The data —
-.-.-
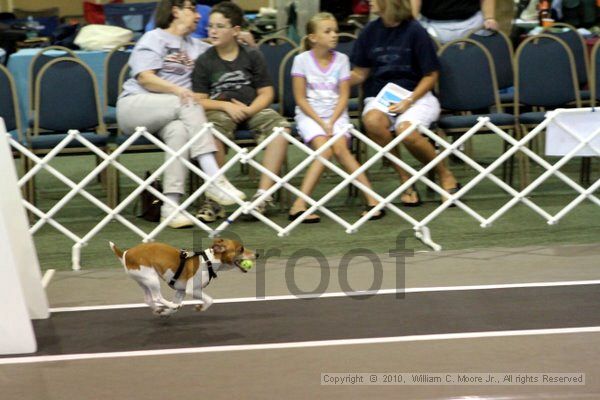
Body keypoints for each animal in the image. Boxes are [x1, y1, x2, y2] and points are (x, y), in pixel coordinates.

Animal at [110, 239, 255, 318]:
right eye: (241, 249)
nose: (257, 254)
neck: (209, 261)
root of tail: (125, 254)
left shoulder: (181, 291)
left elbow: (173, 309)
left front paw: (166, 312)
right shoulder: (192, 290)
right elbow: (210, 300)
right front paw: (200, 307)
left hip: (143, 281)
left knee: (148, 299)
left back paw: (160, 309)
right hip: (151, 278)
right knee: (157, 297)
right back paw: (172, 304)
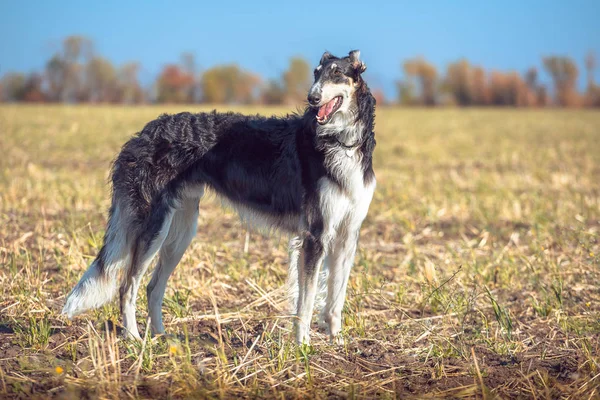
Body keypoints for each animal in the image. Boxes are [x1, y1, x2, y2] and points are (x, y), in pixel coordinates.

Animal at [61, 49, 376, 344]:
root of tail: (143, 134)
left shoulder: (347, 234)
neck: (340, 143)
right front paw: (303, 346)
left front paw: (337, 341)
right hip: (153, 228)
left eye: (337, 74)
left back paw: (162, 338)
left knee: (152, 287)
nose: (312, 98)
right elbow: (306, 302)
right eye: (316, 73)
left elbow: (335, 299)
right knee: (127, 286)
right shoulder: (314, 235)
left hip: (180, 231)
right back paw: (134, 339)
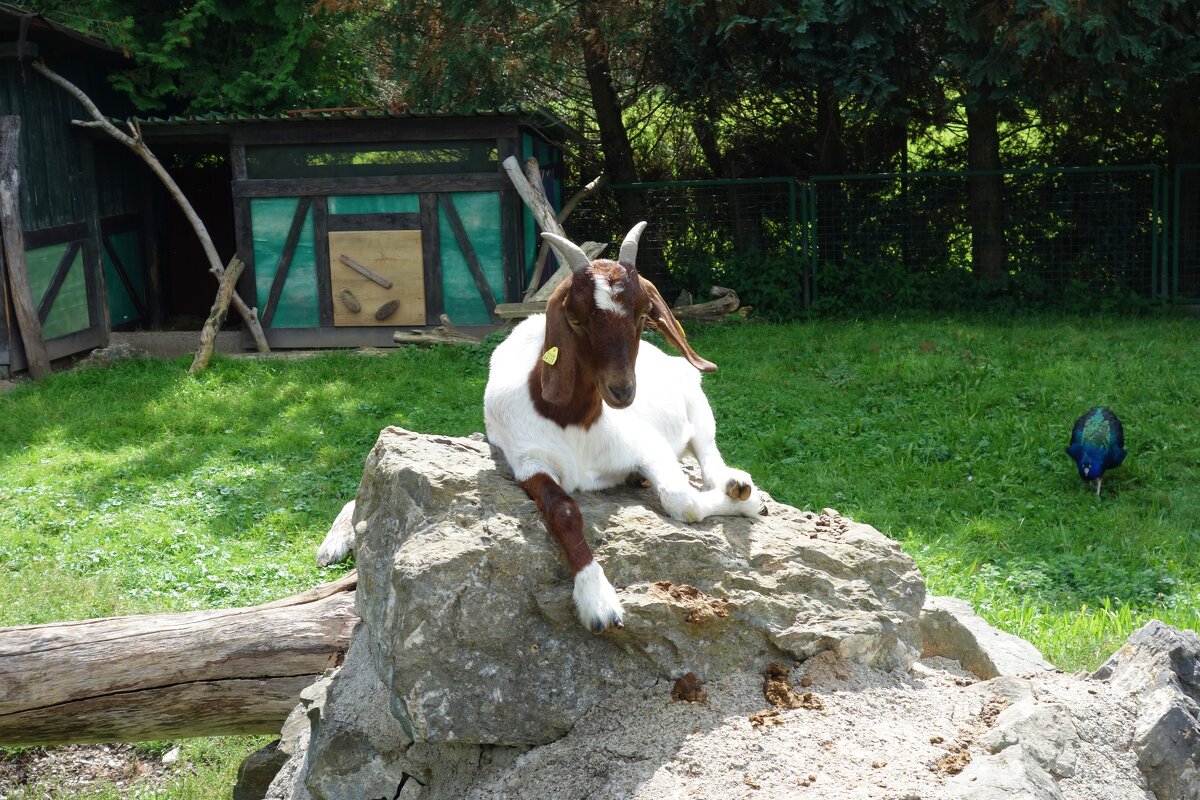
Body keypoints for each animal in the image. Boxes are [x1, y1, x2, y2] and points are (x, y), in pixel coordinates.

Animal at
-.-.-
What to work on — From the records above, copy each line that contains the word "front".

Reply —
left front paw: (166, 312)
right front paw: (200, 307)
right front paw: (303, 346)
left front paw: (337, 341)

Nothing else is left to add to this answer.